I do understand that it is thoughtless and irreverent for people to leave their trash in the pews, but I think this statement reflects a basic trouble in the U.S. Catholic Church. While we pay lip service to responsible procreation and family values and all that, we would really rather not have to put up with the little howlers who are the tangible, breathing results of Holy Matrimony—especially during Mass.

I have been to churches with those abhorrent crying rooms—the social equivalent of the leper’s bell. Parents are shown that, while their donations are welcome, their participation in the Mass is not. Instead, they are provided with a soundproof booth where the entire family can be seen and not heard. It is a miserable environment in which to celebrate the Sunday liturgy. Have you ever seen anyone smiling in a crying room?

I have been in churches where the children are sent packing for the Liturgy of the Word. In effect, we are telling children that this part of the Mass is really boring unless we dumb it down for you. Rather than learn to participate in the Mass with your family, we think you’re better off coloring in a far-off, soundproof room with a bunch of other kids who also don’t get it.

Parents have told me that they dread bringing their children to Mass because they are unruly or rude or bored. But these are often the parents who have not brought their children to Mass until they have to, which is once they have received their First Communion. It is as though they are saying that, with the reception of the Sacrament of the Eucharist, the jury is back with a conviction: Now the kid has to start doing hard time.

And sadly, some parents have told me that they’ve decided to attend a different church, a more child-friendly church, where they simply feel welcome.

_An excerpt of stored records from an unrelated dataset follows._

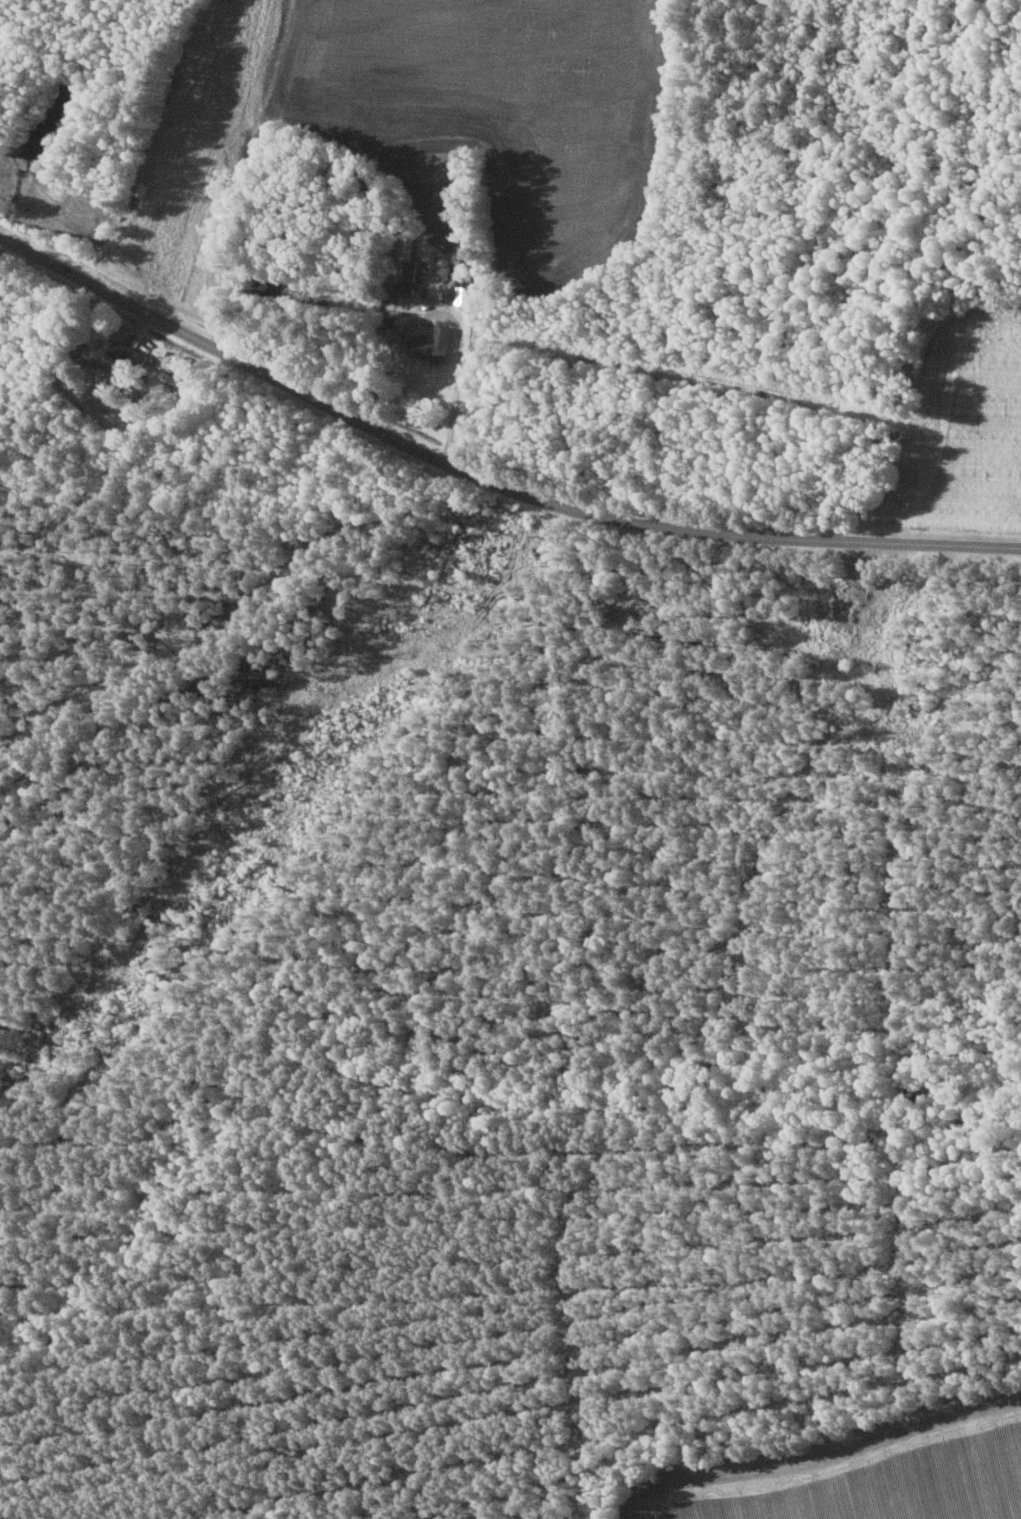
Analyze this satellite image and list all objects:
crop: (487, 107)
building: (408, 242)
building: (405, 274)
building: (465, 295)
road: (135, 327)
building: (435, 343)
building: (130, 354)
road: (459, 372)
building: (173, 378)
crop: (964, 426)
road: (485, 480)
crop: (862, 1473)

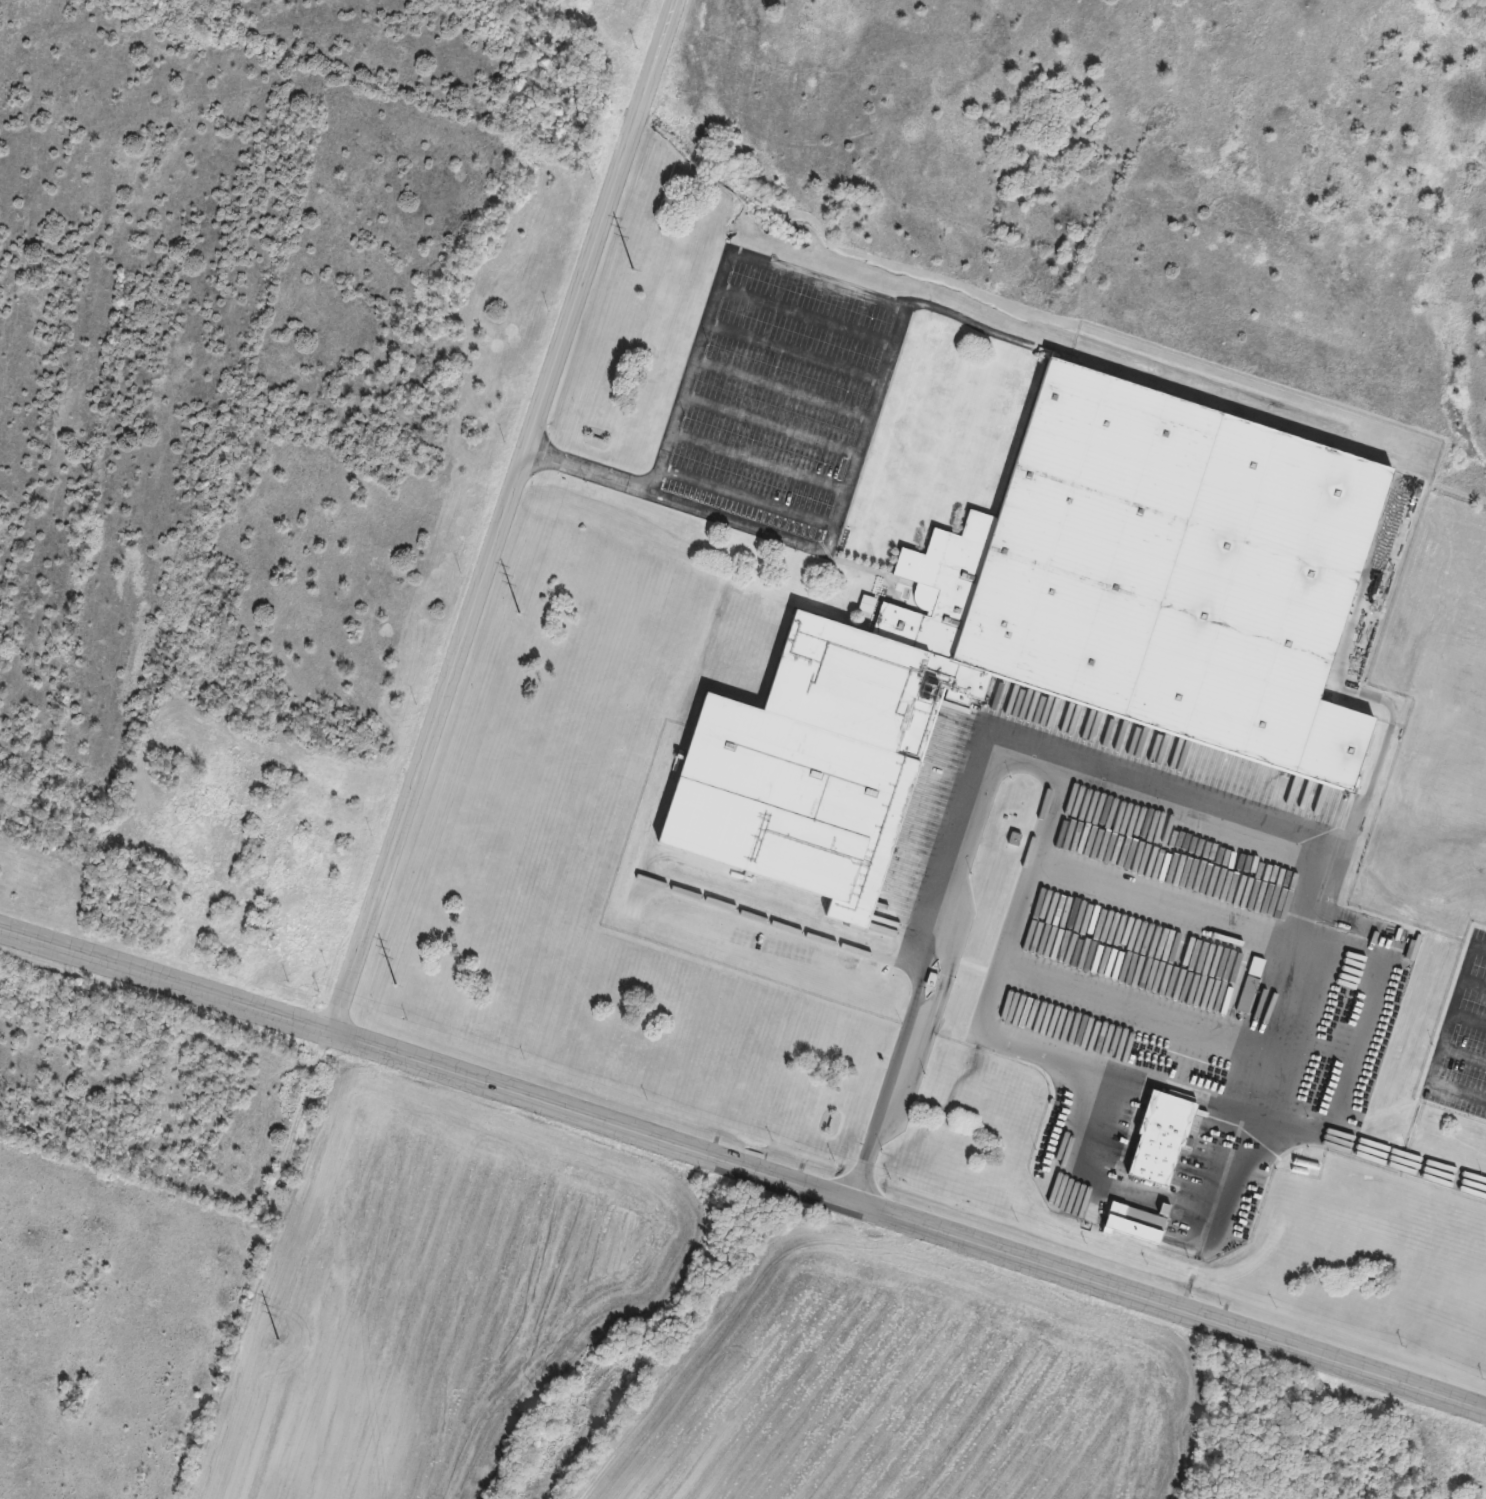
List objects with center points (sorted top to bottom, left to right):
power tower: (641, 248)
road: (863, 293)
road: (802, 323)
road: (793, 354)
road: (781, 389)
parking lot: (779, 402)
road: (770, 425)
road: (667, 436)
road: (756, 466)
road: (588, 472)
road: (506, 517)
road: (746, 525)
power tower: (522, 612)
building: (1054, 628)
power tower: (398, 985)
building: (1157, 1138)
road: (743, 1168)
building: (1132, 1222)
power tower: (284, 1342)
crop: (905, 1385)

We need to be supportive of young families, rather than treat them as noxious burdens that we contemplatives put up with. I remember being the mother with the inquisitive child whom I knew the others in my pew wished I would just take outside, even though it was snowing. I have sympathized with the father whose child sang out lustily, “Ding dong, the witch is dead!” when the bells rang during the eucharistic prayer. I have in fact prayed that the priest would choose Eucharistic Prayer II, because it is the shortest and, therefore, the most squirm-resistant.

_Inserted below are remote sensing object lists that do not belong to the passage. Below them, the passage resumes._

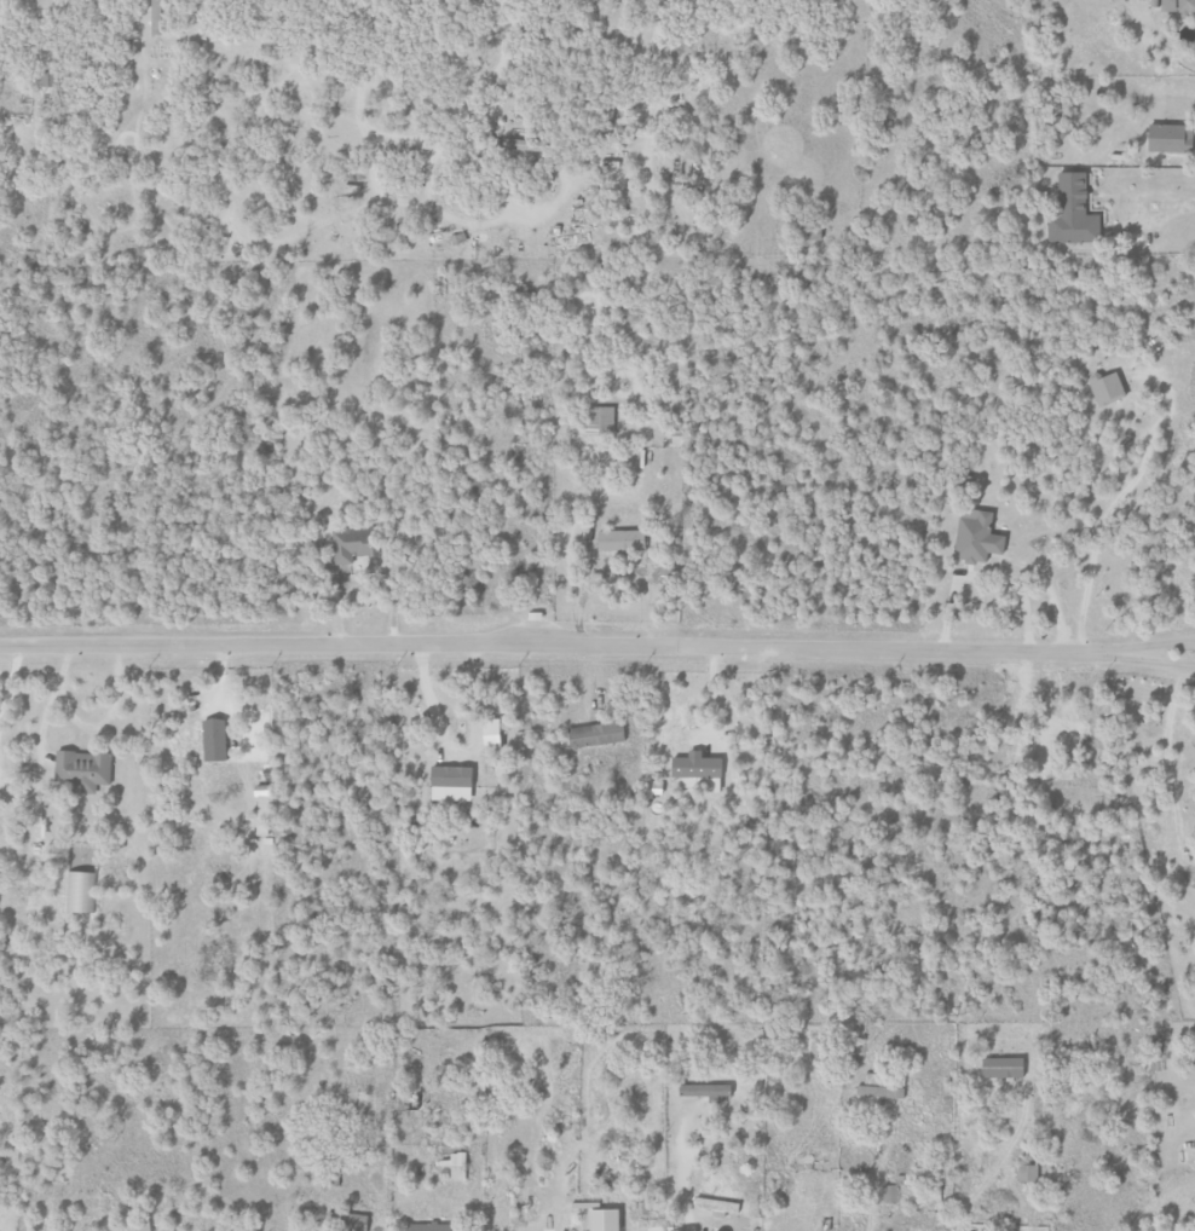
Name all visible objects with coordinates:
building: (1185, 7)
building: (157, 17)
road: (1155, 46)
building: (1167, 138)
road: (1179, 197)
building: (1072, 212)
building: (1155, 344)
building: (1105, 388)
building: (599, 418)
building: (975, 537)
building: (619, 540)
building: (355, 545)
road: (1093, 552)
road: (1162, 647)
road: (564, 649)
road: (1162, 659)
road: (44, 714)
road: (92, 729)
building: (489, 734)
building: (594, 734)
building: (211, 739)
building: (81, 769)
building: (449, 776)
building: (1000, 1067)
building: (870, 1078)
building: (703, 1089)
building: (880, 1091)
building: (453, 1165)
building: (1026, 1172)
road: (873, 1183)
building: (889, 1193)
road: (679, 1194)
building: (601, 1219)
building: (138, 1224)
building: (427, 1226)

Truly, there are extreme times where you do need to remove your child from church. But mostly, young children who are brought to Mass from the cradle, and whose questions are engaged as they grow, learn to be enthusiastic liturgical participants.

Welcoming Them to the Table

As communities, we need to celebrate the essential contributions of families with young children to our parishes. Right now we are very good at making them feel they are disturbing us, the holy worshipers, who somehow have more of a right to occupy this sacred space. We are very good at making them stay away from Sunday Mass in droves.

We need to welcome our children with open arms, as Christ does. We all belong at the eucharistic celebration, which is, after all, a meal. We eat and drink together. We even do the dishes. My youngest daughter now comes to the table of the Lord with us, but I have to remember that it wasn’t that long ago that she was considered a problem parishioner.

As for those littlest Catholics in the pews who make such a joyful noise as they shout to the Lord, who says we can’t serve them Cheerios at the feast?


Valerie Schultz is a freelance author from Tehachapi, California, where she is also director of religious education at St. Malachy. She has had numerous essays and short fiction published, including “Walter Makes a Fourth,” which appeared in the June 1999 issue of St. Anthony Messenger and won second place for best short story from the Catholic Press Association of America.